From the desk of Bob Boese


Bob Boese - July 18, 2011

Find a Louisiana oyster reef and you will find redfish, flounder and speckled trout prowling the shell beds for crabs and shrimp. Flies must be fished on the beds slowly. Oyster beds are remarkably destructive and dragging a conventional fly over the razor sharp edges will result in a hang up or the fly will be quickly shredded. Flies must be durable and must ride hook-up on retrieve. Man-made materials can provide a dependable level of durability and the Indestructible Shrimp was designed to be retrieved very slowly across any bottom materials, including oyster beds. The pattern may be tied on circle hooks or "J" hooks depending on the fisherman's preference. The body of the fly is made of Pony Bead Lacing, available from Hobby Lobby or in a limited selection of colors, but may be purchased in "glow in the dark" colors, which are particularly effective for fishing at night under the lights of a dock or pier.  Whether or not it actually does any good, Louisiana fishermen swear by rattles.
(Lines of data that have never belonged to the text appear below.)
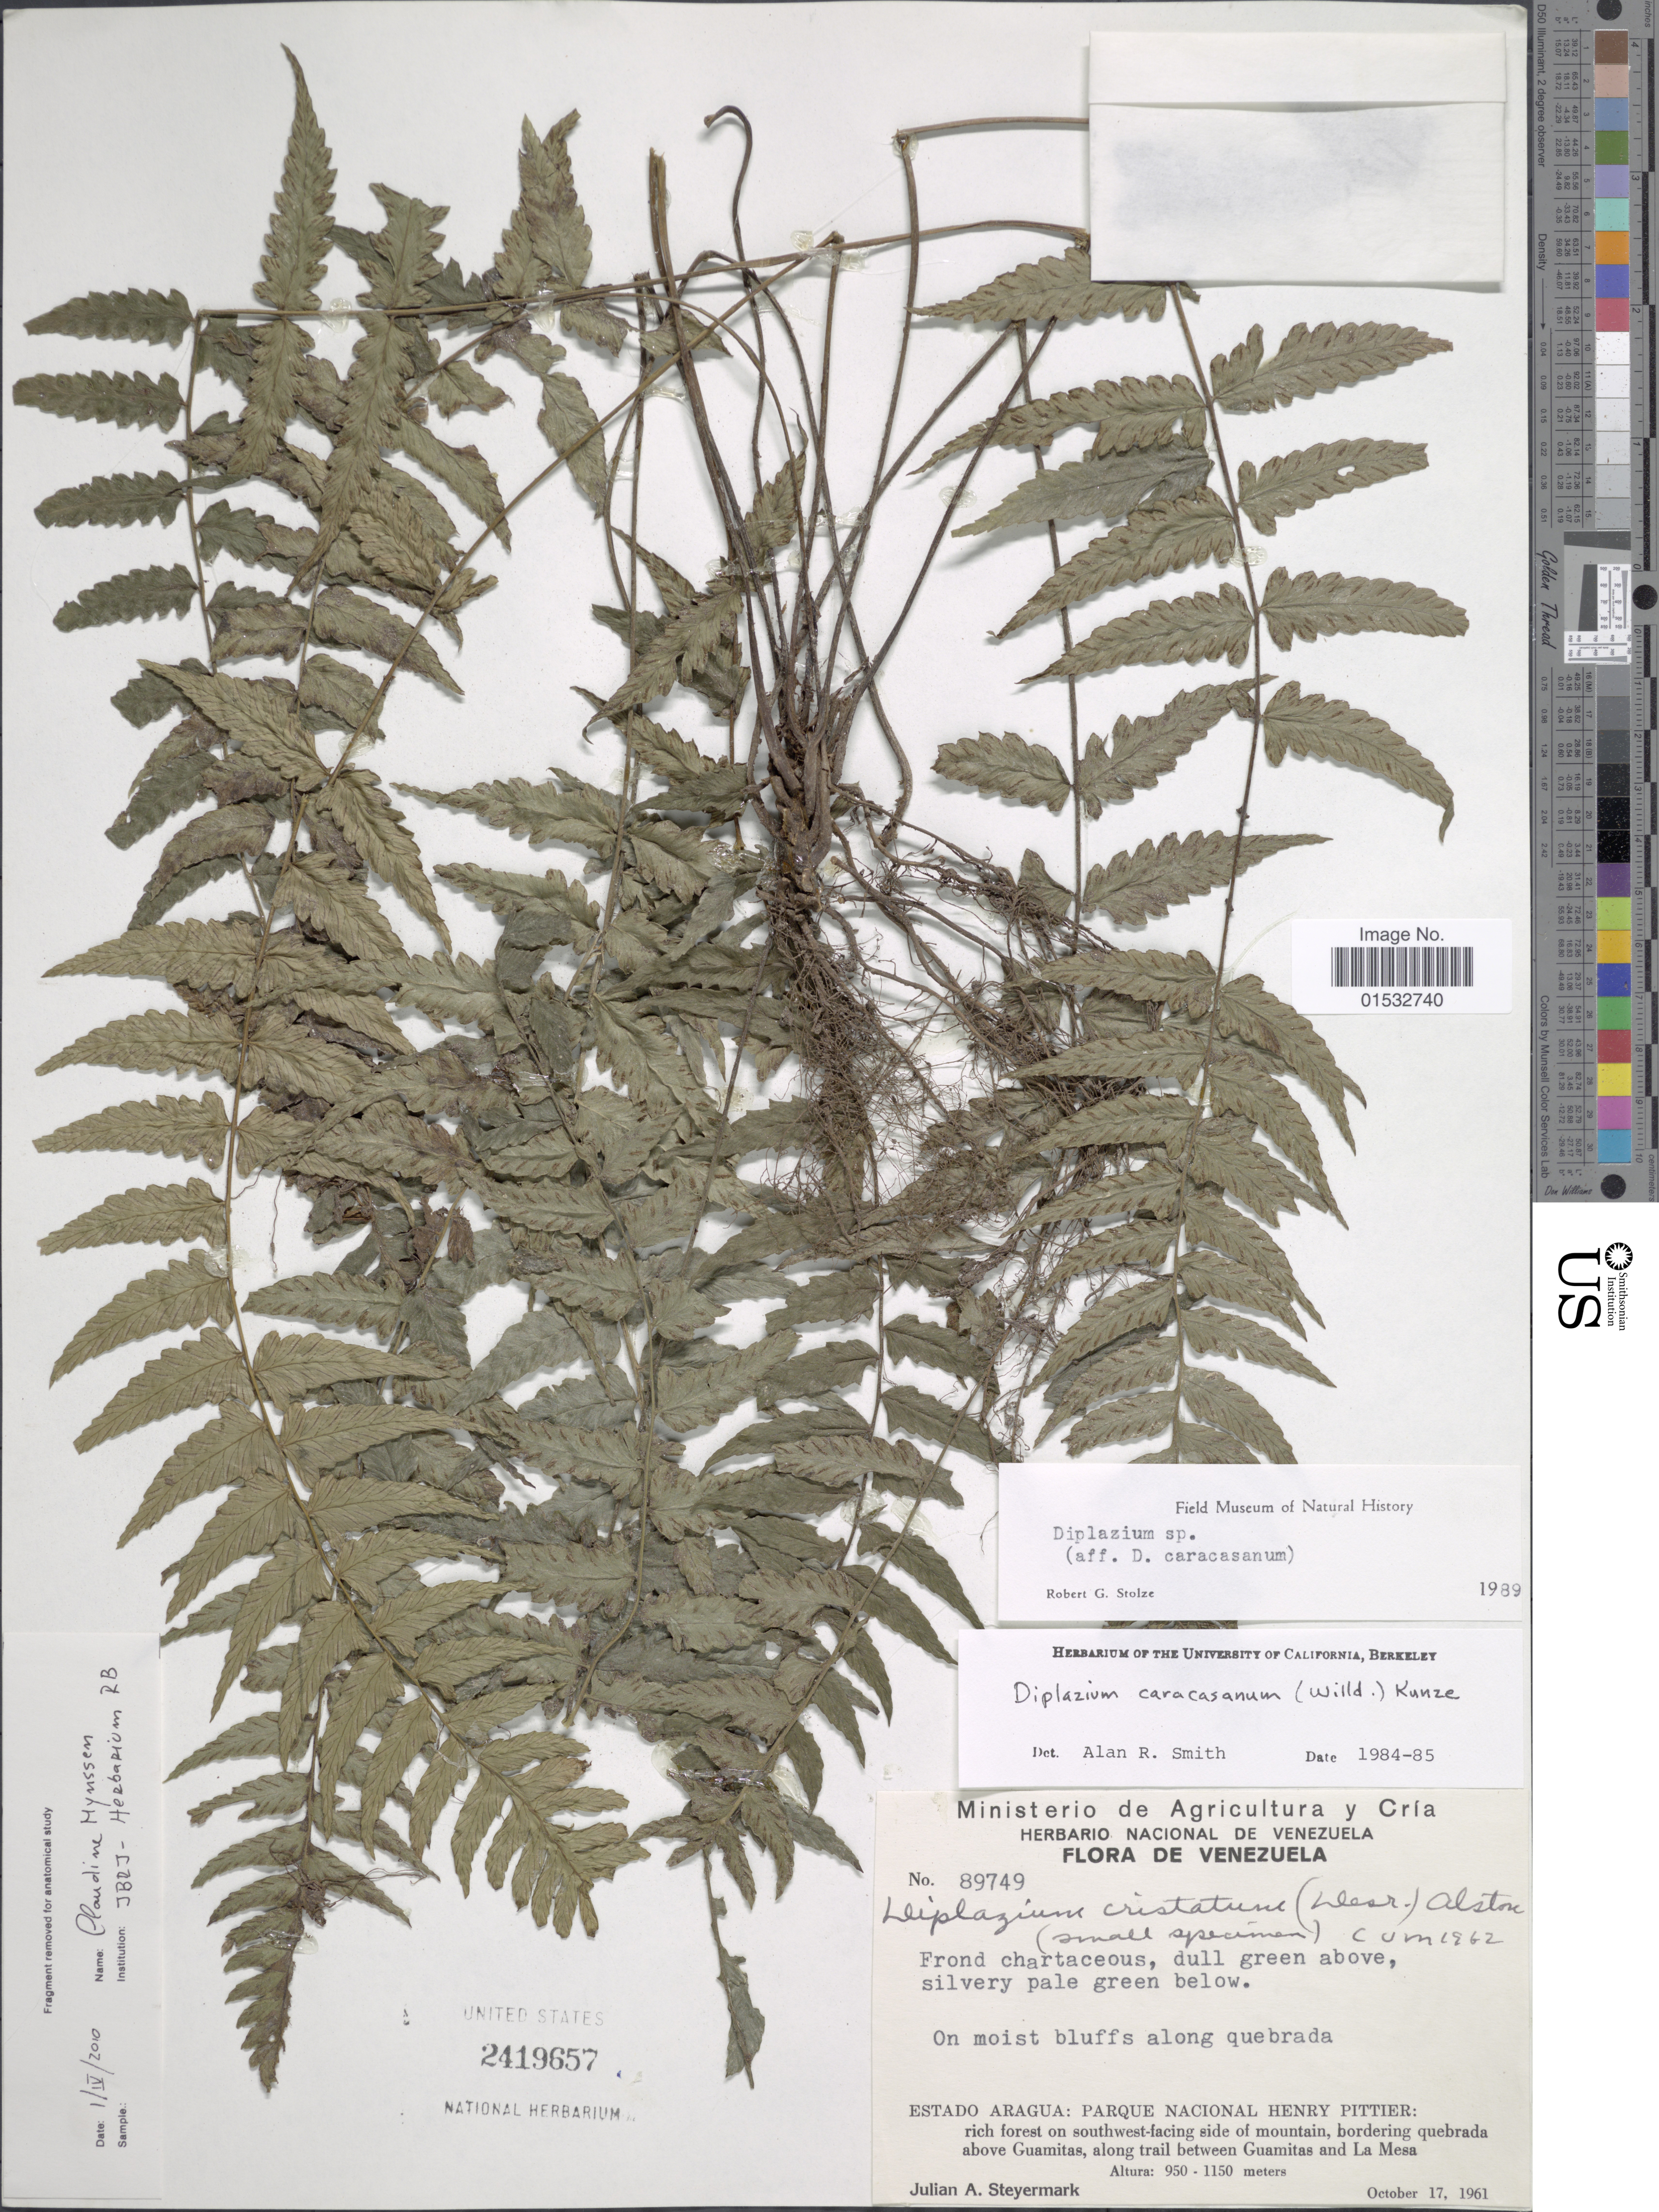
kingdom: Plantae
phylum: Tracheophyta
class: Polypodiopsida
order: Polypodiales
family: Athyriaceae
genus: Diplazium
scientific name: Diplazium caracasanum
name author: (Wild) Kunze ex Krone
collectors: J. Steyermark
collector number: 89749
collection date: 1961-10-17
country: Venezuela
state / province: Aragua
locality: Parque Nacional Henry Pittier: rich forest on southwest-facing side of mountain, bordering quebrada above Guamitas, along trail between Guamitas and La Mesa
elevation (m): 950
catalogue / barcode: US 2419657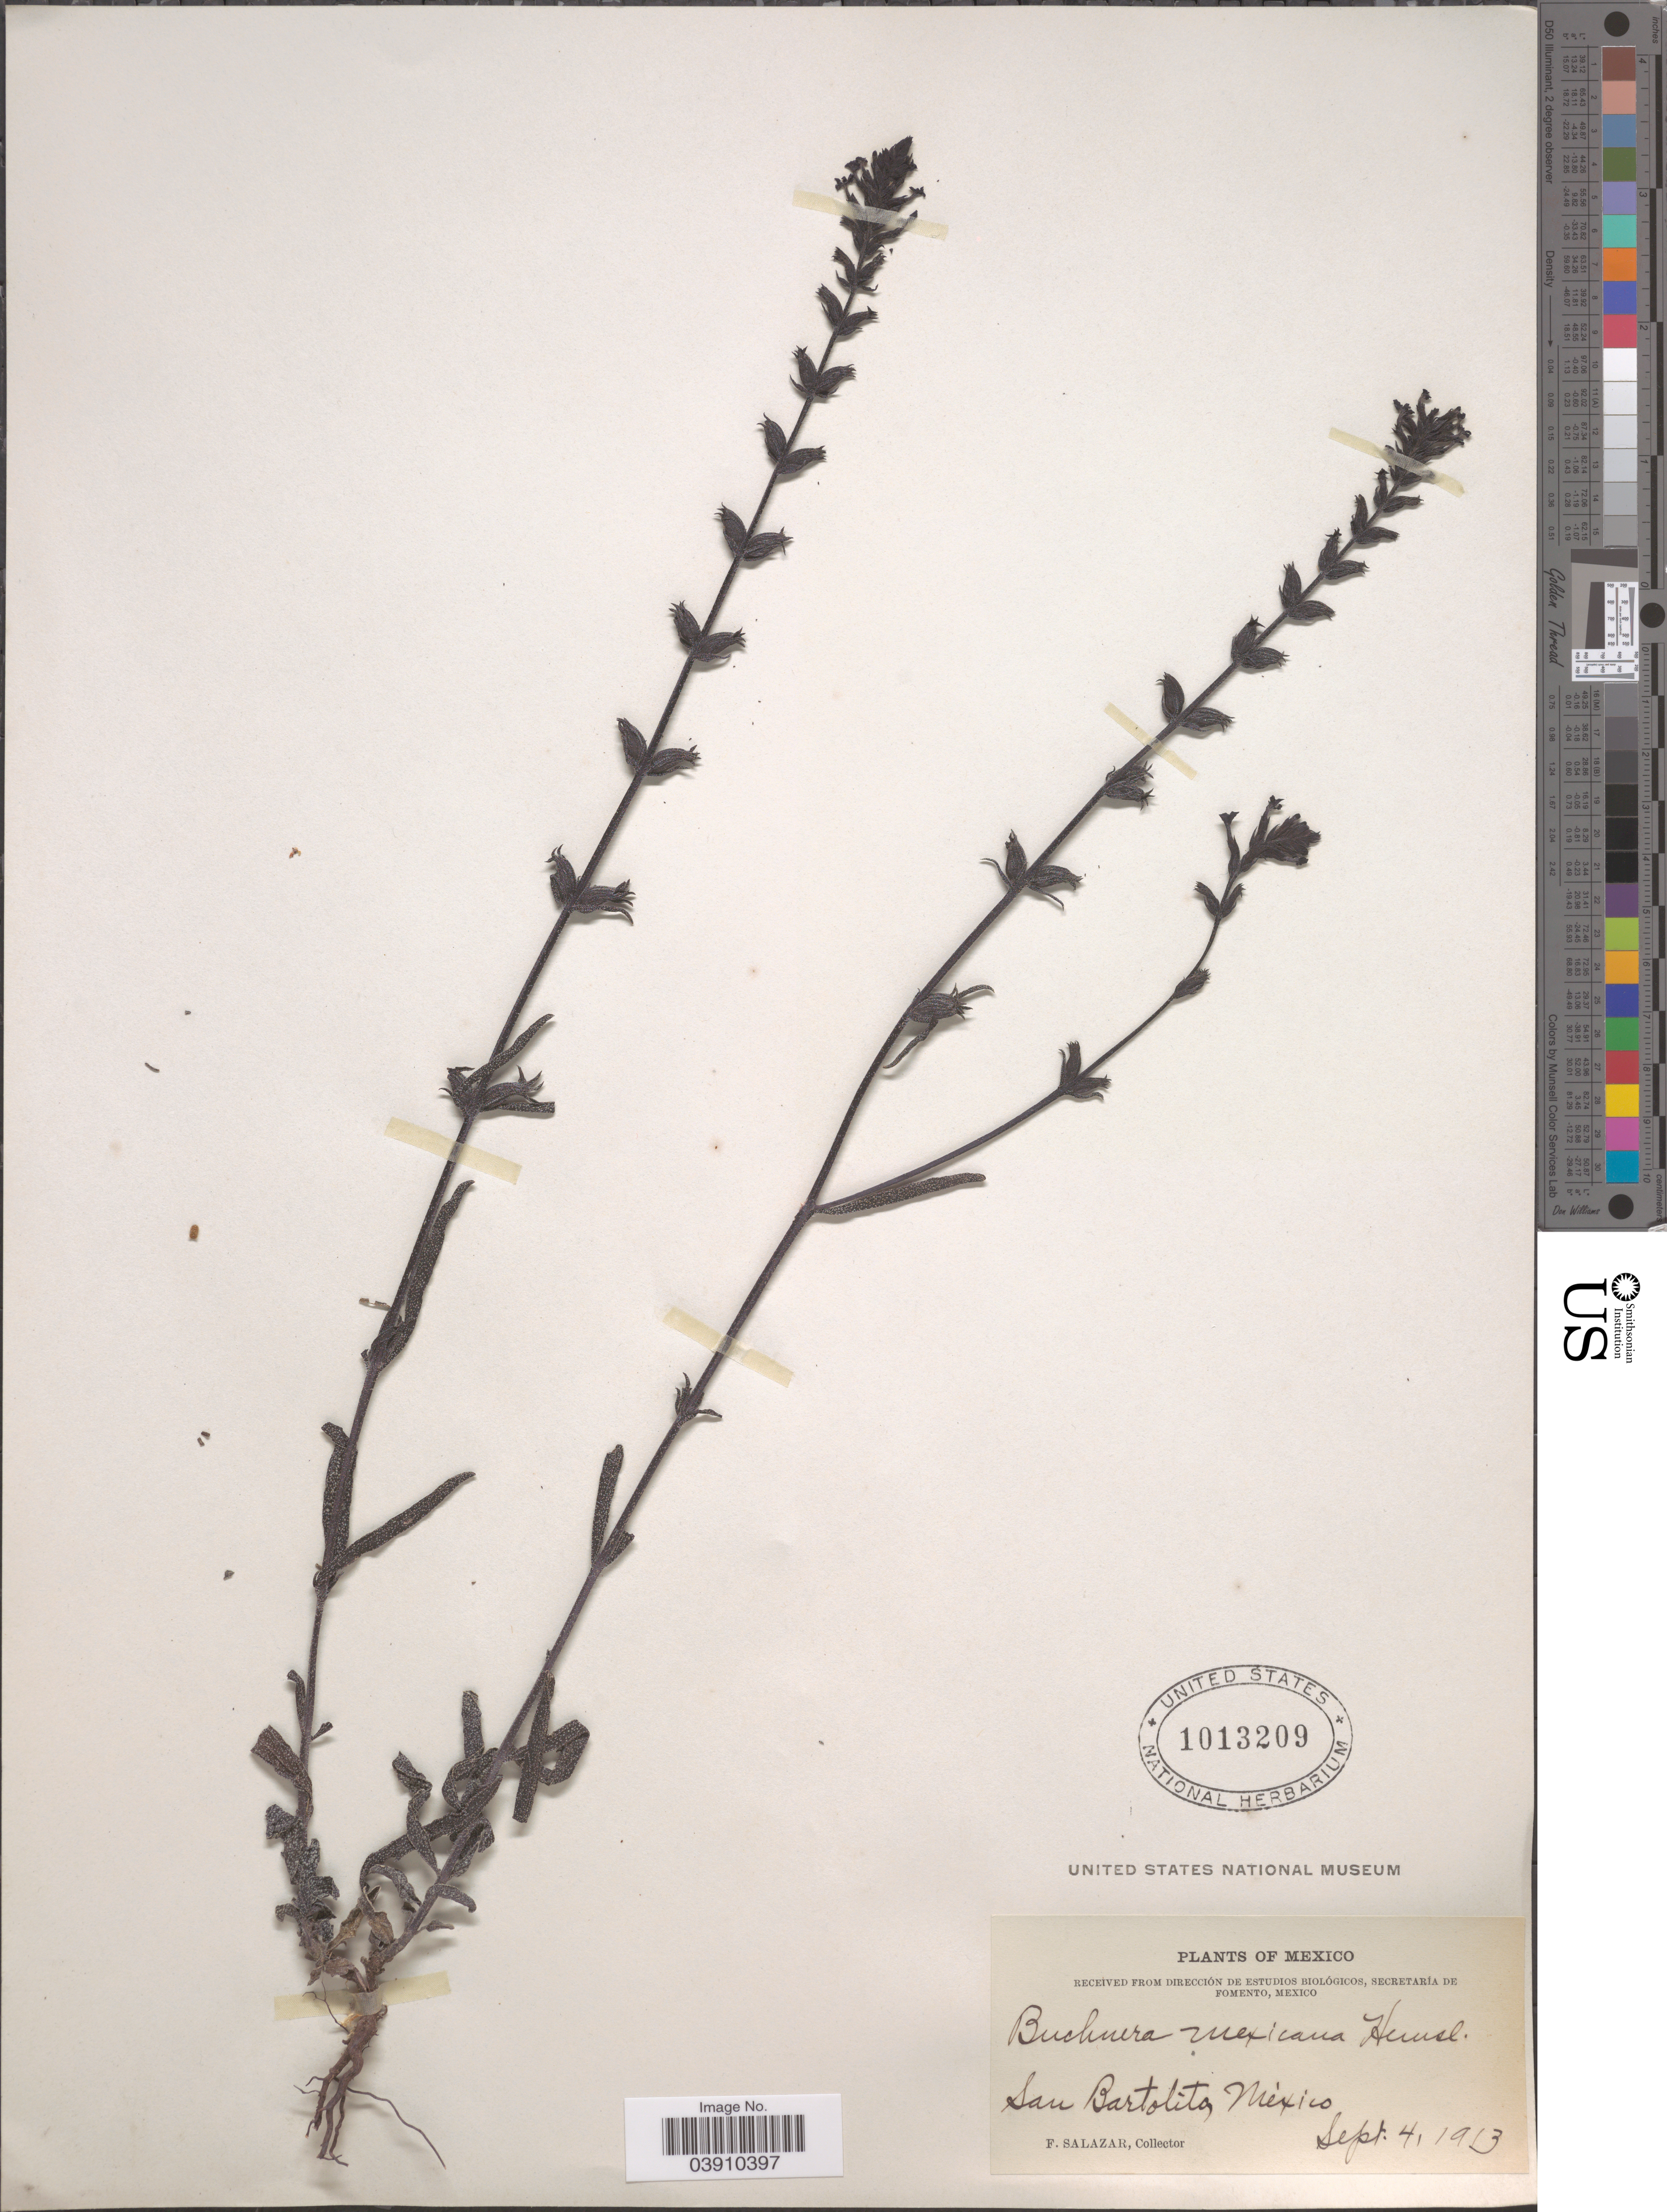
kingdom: Plantae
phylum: Tracheophyta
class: Magnoliopsida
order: Lamiales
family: Orobanchaceae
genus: Buchnera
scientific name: Buchnera pusilla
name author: Kunth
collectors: F. Salazar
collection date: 1913-09-04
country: Mexico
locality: San Bartolito.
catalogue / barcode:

Tying with a rattle is possible on hook sizes down to a 6, but smaller flies can be tied on the same hook without the rattle if the target species is feeding on smaller shrimp.

Bob Boese- Indestructible


  1. Making a thread base and mounting eyes: Wrap a tight layer of thread from the middle of the hook shank to 1/3 down the bend of the hook. If clear lacing is used, the thread color will show through the final shrimp (consequently color variations in the fly are virtually unlimited). Tie in the eyes using a figure eight wrap at the point where the thread stops in the hook bend and put on a drop of Super Glue. Loctite Easy Brush super glue is the easiest to apply.
  2. Making the rostrum: Lay a small diameter bundle of super hair with uneven ends across the middle of the eyes and figure eight wrap through eyes, then tie down the excess hair 1/4 inch along hook shank and cut off the remainder. Placing all the materials in steps 3-5 between the eyes is necessary for correct appearance.
  3. Making the Antennae: Fold a 4"-6" black rubber leg in half, loop around the hook shank and bring down to the eyes then pull through the center of the eyes and tie down with figure 8 wrap.
  4. Making the Legs: Take three standard silicone strands from a spinner bait skirt (each strand will be about 5" long). Fold twice (making 12 legs) and loop the folded bundle around the hook shank and bring down to the eyes then pull through the center of the eyes and tie down with a figure eight. Cut the loops open made by folding.
  5. Putting on the rattle: Put a layer of superglue along the thread covered top of the hook shank behind the eyes and lay a rattle on the glue with the pointy end toward the hook eye. Wrap many winds of thread over the rattle. This will show through the clear lacing, to be added later, as the body color of the shrimp.
  6. Tying in the body material: Tie in two long pieces of round stretch plastic Pony Bead Lacing along the hook shank where the rattle meets the shank. Have the ends of the lacing nearest the hook eye come just beyond the rattle where they will lay below the pointy end to fill the space between the rattle point and the hook shank to make a base to slope a thread wrap toward the eye. Have the long tails of the material hang over the hook bend and leave 3/8 - 1/2 inch of shank from the hook eye open. Wrap over the lacing on the hook shank with thread.
  7. Attaching the tail: Take a 1½ " long bundle of super hair (using slightly more strands than was used for the rostrum) and tie the hair in, overlapping the point where the plastic lacing was tied in. Wrap with thread until the diameter of the tie in point makes a smooth transition from the rattle and trim excess super hair on rattle side. Using the hair with the ends of the lacing, the final shape should taper slightly and smoothly from the rattle to the hook eye. Note that the super hair extending over the hook eye may be tied in so that it points up or down as the fly rests in the vise. This will actually be opposite of how the tail sits on retrieve. A "down" tail in the vise will encourage the file to move slightly upward on retrieve, and an "up" tail will do the reverse.
  8. Making the body: Starting as close as possible behind the eyes, using an overhand knot weave, tightly weave a plastic lacing several times in front of the rattle to fill in the gap between the rattle and the eyes. Continue to weave the lacing over the rattle (compressing occasionally with thumbnails) to within 1/8 inch of the hook eye. Pull the lacing toward the hook eye and make several thread wraps over the lacing to tie down the ends of the lacing thread, then cut off ends close to the hook eye. Bring the thread under the super hair and wrap thread on the shank to make a lump that causes the tail to angle away from the shank, then whip finish behind the hook eye under the super hair. Spread the super hair in a fan and hold between thumb and forefinger at the hook eye and trim into a tail shape.

Final bite proofing: Put a drop of Super Glue at the beginning of the weave (by the eyes) and all around the thread wrap at the tail. Put a drop of super glue at the bottom of the fanned-out super hair tail (nearest the hook eye) to keep the fan shape on retrieve. If any gaps appear in the weave, put a dot of super glue.